At opposite ends of the spectrum are the phenomenal Sword Health (in the MSK category that also includes Hinge and Vori) and the newly minted Personify Health which is a recent merger of Virgin Pulse and HealthComp.

Sword Health (and its direct competitors) have revolutionized musculoskeletal care with a compelling ROI that is an easy-sell. They have turned the traditional paradigm of a referral to a physical therapist’s office on its head. Rather than waiting weeks for the first appointment, taking time away from work to drive there and back once or twice a week, and the hit-or-miss prospect of self-directed exercises at home in between, it’s a real-time virtual experience. Special sensors track if you are doing your exercises correctly and your dedicated physical therapist, accessible 24/7, is monitoring your progress daily. Research data supports the efficacy of this mode of treatment: quicker recovery rates, avoidance of surgery and lasting improvement. Sword has recently expanded its services to women’s pelvic care and global access to validated exercises and education to fight pain.

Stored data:
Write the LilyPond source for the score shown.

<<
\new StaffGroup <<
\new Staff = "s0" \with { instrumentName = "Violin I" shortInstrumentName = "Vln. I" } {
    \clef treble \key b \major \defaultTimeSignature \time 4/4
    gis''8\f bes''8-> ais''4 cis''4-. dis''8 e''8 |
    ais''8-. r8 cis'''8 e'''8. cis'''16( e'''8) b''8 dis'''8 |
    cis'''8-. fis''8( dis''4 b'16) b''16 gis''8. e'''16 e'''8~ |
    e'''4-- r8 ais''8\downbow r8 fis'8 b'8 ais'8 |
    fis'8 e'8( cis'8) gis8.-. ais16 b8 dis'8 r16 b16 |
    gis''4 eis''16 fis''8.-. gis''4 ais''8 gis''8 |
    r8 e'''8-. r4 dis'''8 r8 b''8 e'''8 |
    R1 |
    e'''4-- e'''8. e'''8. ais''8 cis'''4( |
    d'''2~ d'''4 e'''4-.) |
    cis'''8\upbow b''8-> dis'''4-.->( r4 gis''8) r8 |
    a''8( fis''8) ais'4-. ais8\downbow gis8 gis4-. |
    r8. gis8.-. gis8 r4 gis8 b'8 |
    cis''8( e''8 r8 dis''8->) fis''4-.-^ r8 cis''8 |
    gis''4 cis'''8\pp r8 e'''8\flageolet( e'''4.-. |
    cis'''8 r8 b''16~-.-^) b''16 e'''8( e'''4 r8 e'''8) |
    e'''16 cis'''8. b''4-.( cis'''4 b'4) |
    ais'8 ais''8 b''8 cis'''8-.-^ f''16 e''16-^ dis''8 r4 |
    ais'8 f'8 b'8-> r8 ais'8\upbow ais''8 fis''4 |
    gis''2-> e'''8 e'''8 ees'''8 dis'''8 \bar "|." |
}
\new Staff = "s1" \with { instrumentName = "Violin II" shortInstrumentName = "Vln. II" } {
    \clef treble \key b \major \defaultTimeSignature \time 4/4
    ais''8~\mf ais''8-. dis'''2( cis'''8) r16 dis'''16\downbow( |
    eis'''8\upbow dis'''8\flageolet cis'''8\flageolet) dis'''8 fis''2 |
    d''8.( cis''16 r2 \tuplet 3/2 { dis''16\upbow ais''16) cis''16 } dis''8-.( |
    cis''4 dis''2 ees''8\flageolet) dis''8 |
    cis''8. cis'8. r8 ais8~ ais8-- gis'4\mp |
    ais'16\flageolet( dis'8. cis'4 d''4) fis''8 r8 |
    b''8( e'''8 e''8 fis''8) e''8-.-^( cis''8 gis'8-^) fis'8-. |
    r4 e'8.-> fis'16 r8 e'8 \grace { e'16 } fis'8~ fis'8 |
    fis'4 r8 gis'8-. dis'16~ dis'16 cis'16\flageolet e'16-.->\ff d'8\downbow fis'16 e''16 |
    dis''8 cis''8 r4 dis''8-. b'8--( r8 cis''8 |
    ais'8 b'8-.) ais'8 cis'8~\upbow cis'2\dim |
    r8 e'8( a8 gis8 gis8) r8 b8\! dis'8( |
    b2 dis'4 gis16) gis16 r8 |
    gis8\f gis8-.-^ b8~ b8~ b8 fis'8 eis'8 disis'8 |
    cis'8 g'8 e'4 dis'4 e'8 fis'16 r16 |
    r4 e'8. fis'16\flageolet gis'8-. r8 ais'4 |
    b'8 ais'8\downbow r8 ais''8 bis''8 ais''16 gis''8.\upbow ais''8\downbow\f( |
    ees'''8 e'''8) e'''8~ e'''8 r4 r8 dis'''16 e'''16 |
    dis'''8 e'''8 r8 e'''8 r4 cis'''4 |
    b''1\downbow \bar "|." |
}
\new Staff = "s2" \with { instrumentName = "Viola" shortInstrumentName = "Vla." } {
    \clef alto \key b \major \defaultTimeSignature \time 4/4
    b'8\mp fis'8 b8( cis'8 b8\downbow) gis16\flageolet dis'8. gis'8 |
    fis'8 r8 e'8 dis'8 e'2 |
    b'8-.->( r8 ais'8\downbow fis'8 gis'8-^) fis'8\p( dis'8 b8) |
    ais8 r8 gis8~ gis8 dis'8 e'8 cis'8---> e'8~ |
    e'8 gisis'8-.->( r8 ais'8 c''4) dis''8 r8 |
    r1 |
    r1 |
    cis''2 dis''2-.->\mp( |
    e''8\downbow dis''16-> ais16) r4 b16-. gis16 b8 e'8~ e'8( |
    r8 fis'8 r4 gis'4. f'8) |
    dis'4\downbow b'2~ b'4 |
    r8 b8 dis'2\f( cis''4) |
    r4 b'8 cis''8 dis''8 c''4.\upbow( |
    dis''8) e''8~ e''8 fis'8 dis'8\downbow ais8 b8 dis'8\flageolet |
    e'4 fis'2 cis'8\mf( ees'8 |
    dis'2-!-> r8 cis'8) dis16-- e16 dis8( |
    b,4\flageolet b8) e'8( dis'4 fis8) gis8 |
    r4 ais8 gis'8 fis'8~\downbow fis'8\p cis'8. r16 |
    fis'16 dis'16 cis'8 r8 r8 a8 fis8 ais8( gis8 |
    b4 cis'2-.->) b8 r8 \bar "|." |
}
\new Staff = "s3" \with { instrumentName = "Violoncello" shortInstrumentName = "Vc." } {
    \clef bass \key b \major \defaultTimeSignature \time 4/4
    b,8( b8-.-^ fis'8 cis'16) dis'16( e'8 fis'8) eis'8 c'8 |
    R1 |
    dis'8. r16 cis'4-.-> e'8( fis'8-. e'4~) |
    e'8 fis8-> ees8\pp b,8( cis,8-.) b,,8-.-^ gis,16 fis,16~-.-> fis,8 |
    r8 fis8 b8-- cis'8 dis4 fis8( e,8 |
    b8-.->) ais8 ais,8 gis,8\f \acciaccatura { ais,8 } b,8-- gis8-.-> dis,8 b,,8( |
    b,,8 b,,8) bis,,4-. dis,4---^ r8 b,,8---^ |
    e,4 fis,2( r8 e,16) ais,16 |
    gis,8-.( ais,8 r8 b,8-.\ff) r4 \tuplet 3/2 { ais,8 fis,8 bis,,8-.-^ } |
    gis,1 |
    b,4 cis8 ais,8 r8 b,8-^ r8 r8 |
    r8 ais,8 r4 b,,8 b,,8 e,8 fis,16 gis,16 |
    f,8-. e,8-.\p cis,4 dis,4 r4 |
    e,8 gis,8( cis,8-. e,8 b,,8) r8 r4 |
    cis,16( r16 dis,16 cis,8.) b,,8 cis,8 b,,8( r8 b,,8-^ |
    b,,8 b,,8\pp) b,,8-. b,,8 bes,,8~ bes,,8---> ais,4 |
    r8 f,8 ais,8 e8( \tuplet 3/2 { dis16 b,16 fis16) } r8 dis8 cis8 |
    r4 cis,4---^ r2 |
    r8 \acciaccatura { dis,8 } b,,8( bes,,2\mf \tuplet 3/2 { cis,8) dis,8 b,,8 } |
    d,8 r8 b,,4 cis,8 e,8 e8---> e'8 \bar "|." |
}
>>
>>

== Your task ==
Echo the passage of the text about Sword Health and musculoskeletal care between "Sword Health (and" and "to fight pain.", inclusive. The stored data is separate material and is not part of the text.

== Answer space ==
Sword Health (and its direct competitors) have revolutionized musculoskeletal care with a compelling ROI that is an easy-sell. They have turned the traditional paradigm of a referral to a physical therapist’s office on its head. Rather than waiting weeks for the first appointment, taking time away from work to drive there and back once or twice a week, and the hit-or-miss prospect of self-directed exercises at home in between, it’s a real-time virtual experience. Special sensors track if you are doing your exercises correctly and your dedicated physical therapist, accessible 24/7, is monitoring your progress daily. Research data supports the efficacy of this mode of treatment: quicker recovery rates, avoidance of surgery and lasting improvement. Sword has recently expanded its services to women’s pelvic care and global access to validated exercises and education to fight pain.